Skip every picture while you write out the records below, from the first line through the one that contains "They have an", both ends kept.

Extracted entries Start Marker

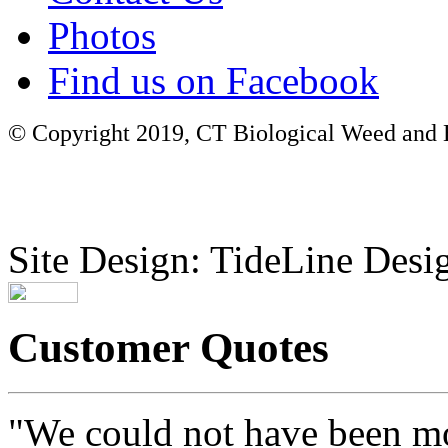
Photos
Find us on Facebook
© Copyright 2019, CT Biological Weed and Br
Site Design: TideLine Desig
Customer Quotes
"We could not have been mo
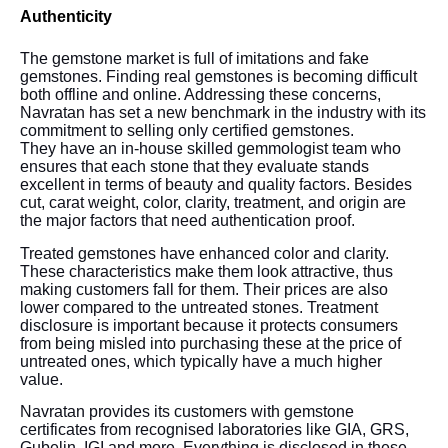
Authenticity
The gemstone market is full of imitations and fake
gemstones. Finding real gemstones is becoming difficult
both offline and online. Addressing these concerns,
Navratan has set a new benchmark in the industry with its
commitment to selling only certified gemstones.
They have an in-house skilled gemmologist team who
ensures that each stone that they evaluate stands
excellent in terms of beauty and quality factors. Besides
cut, carat weight, color, clarity, treatment, and origin are
the major factors that need authentication proof.
Treated gemstones have enhanced color and clarity.
These characteristics make them look attractive, thus
making customers fall for them. Their prices are also
lower compared to the untreated stones. Treatment
disclosure is important because it protects consumers
from being misled into purchasing these at the price of
untreated ones, which typically have a much higher
value.
Navratan provides its customers with gemstone
certificates from recognised laboratories like GIA, GRS,
Gubelin, IGI and more. Everything is disclosed in these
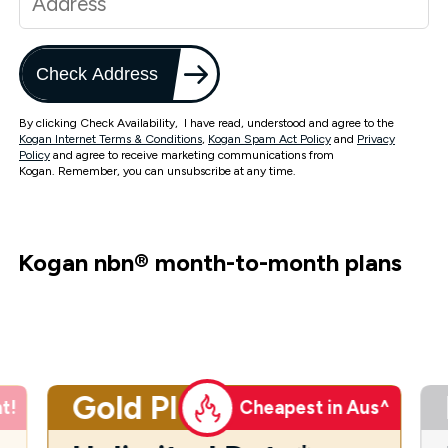
Check Address
By clicking Check Availability, I have read, understood and agree to the
Kogan Internet Terms & Conditions
,
Kogan Spam Act Policy
and
Privacy
Policy
and agree to receive marketing communications from
Kogan. Remember, you can unsubscribe at any time.
Kogan nbn
®
month-to-month plans
Gold Plus
t!
Cheapest in Aus^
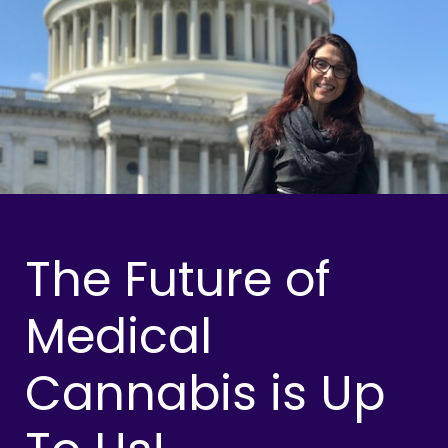
The Future of
Medical
Cannabis is Up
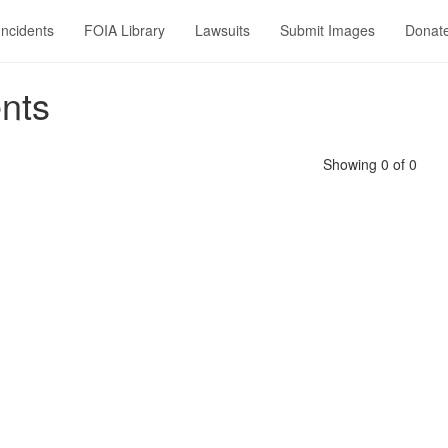
Incidents
FOIA Library
Lawsuits
Submit Images
Donat
nts
Showing 0 of 0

Extracted entries End Marker

Answer area:
Photos
Find us on Facebook
© Copyright 2019, CT Biological Weed and Br
Site Design: TideLine Desig
Customer Quotes
"We could not have been mo
Authenticity
The gemstone market is full of imitations and fake
gemstones. Finding real gemstones is becoming difficult
both offline and online. Addressing these concerns,
Navratan has set a new benchmark in the industry with its
commitment to selling only certified gemstones.
They have an in-house skilled gemmologist team who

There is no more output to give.